=== MATERIAL FOR THIS TASK ===
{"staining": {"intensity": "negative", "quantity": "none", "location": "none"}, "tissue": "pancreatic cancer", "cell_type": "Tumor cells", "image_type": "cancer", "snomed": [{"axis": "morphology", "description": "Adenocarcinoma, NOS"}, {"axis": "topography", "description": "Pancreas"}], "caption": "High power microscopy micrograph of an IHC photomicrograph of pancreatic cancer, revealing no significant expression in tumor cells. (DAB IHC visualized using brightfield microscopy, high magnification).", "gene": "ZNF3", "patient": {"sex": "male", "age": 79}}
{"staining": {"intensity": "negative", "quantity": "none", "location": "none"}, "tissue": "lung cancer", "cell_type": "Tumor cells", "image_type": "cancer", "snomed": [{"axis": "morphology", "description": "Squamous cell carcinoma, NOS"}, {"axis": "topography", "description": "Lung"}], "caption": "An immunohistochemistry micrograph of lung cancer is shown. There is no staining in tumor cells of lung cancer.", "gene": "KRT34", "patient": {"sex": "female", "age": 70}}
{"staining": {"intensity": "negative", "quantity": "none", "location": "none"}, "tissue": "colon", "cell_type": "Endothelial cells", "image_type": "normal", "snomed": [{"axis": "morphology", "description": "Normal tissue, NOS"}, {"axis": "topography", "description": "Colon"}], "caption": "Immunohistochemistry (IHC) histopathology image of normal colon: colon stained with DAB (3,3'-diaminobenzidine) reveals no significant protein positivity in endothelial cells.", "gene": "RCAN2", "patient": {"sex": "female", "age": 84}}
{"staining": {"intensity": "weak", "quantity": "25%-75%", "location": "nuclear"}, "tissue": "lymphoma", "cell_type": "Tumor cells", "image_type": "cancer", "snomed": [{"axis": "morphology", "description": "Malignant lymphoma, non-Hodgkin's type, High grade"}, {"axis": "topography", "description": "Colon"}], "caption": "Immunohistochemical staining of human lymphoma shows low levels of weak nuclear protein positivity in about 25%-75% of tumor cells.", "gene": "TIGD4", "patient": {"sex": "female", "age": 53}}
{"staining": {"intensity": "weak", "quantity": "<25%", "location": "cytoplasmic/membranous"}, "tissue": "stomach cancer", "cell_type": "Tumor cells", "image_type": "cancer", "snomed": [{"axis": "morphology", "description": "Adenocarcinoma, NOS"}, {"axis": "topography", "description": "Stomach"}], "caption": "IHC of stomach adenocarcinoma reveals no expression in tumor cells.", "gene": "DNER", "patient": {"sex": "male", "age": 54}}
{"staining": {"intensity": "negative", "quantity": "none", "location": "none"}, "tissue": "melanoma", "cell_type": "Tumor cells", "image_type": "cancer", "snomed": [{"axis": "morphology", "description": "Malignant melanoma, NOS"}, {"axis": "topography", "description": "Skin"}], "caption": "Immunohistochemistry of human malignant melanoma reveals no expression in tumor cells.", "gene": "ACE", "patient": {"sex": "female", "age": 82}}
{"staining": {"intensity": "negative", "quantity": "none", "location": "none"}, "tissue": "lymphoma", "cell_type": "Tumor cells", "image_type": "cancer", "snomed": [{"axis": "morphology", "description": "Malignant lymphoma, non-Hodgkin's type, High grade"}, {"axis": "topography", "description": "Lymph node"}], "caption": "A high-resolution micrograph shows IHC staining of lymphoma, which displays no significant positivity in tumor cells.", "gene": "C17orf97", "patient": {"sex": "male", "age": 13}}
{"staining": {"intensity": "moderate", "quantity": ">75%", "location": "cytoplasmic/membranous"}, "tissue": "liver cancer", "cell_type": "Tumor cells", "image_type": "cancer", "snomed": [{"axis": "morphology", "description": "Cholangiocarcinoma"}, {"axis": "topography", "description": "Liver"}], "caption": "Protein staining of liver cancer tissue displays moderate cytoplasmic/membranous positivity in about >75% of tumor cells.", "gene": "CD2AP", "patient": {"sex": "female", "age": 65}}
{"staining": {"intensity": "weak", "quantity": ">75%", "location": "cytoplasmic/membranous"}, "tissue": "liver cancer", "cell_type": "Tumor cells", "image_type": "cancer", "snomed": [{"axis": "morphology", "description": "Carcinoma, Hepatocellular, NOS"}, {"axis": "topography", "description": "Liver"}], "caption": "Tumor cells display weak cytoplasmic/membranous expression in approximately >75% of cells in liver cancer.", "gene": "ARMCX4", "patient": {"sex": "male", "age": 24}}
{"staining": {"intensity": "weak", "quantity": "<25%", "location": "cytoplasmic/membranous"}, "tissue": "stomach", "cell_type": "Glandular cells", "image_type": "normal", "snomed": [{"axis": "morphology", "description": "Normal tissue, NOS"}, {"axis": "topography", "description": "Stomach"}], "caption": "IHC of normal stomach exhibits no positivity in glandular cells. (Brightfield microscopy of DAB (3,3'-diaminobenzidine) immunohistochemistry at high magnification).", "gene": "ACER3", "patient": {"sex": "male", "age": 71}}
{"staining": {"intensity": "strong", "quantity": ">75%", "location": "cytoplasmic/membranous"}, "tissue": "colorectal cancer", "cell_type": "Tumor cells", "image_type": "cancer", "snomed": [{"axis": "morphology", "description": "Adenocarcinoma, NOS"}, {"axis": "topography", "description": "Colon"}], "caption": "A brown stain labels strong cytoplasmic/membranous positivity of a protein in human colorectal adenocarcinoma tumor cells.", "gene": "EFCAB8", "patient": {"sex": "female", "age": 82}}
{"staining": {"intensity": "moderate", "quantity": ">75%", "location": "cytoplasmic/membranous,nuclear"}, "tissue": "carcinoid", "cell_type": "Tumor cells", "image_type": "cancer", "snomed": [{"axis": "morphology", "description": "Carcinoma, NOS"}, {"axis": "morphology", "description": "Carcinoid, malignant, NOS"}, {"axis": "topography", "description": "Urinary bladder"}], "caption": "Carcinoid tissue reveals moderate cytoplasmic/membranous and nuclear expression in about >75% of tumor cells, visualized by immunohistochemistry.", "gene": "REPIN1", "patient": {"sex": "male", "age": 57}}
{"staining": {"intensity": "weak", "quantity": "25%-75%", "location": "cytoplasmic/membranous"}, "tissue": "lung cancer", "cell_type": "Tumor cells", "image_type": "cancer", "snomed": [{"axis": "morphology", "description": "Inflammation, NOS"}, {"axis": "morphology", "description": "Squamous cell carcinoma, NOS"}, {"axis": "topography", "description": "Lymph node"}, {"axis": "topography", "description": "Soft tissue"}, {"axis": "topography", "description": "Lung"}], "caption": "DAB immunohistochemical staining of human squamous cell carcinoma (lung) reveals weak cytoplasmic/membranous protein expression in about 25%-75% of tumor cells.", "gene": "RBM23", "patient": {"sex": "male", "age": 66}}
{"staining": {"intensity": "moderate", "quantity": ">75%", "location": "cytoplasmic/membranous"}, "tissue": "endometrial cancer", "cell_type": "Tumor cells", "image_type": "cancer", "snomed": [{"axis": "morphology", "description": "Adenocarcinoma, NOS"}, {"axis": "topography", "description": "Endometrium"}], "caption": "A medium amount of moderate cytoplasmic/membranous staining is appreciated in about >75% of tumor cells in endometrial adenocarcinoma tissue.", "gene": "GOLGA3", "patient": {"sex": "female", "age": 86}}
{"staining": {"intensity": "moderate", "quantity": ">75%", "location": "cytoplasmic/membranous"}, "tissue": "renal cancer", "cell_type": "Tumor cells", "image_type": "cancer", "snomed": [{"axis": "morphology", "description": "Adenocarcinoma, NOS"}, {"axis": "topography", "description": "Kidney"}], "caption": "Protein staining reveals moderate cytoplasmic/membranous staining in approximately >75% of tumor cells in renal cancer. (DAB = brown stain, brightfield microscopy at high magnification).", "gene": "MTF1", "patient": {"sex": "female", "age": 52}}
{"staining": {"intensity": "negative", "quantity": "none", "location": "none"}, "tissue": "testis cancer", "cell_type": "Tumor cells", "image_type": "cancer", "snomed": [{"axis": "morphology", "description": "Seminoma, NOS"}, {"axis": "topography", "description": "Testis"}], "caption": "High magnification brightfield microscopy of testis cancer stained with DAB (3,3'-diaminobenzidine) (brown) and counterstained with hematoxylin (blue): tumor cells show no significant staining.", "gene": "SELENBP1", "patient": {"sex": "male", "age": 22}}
===
WHAT IS NEEDED:
Find the line with "medium amount of" in the material above. Reproduce it and each line after it up to and including the line with "staining reveals moderate".

ANSWER:
{"staining": {"intensity": "moderate", "quantity": ">75%", "location": "cytoplasmic/membranous"}, "tissue": "endometrial cancer", "cell_type": "Tumor cells", "image_type": "cancer", "snomed": [{"axis": "morphology", "description": "Adenocarcinoma, NOS"}, {"axis": "topography", "description": "Endometrium"}], "caption": "A medium amount of moderate cytoplasmic/membranous staining is appreciated in about >75% of tumor cells in endometrial adenocarcinoma tissue.", "gene": "GOLGA3", "patient": {"sex": "female", "age": 86}}
{"staining": {"intensity": "moderate", "quantity": ">75%", "location": "cytoplasmic/membranous"}, "tissue": "renal cancer", "cell_type": "Tumor cells", "image_type": "cancer", "snomed": [{"axis": "morphology", "description": "Adenocarcinoma, NOS"}, {"axis": "topography", "description": "Kidney"}], "caption": "Protein staining reveals moderate cytoplasmic/membranous staining in approximately >75% of tumor cells in renal cancer. (DAB = brown stain, brightfield microscopy at high magnification).", "gene": "MTF1", "patient": {"sex": "female", "age": 52}}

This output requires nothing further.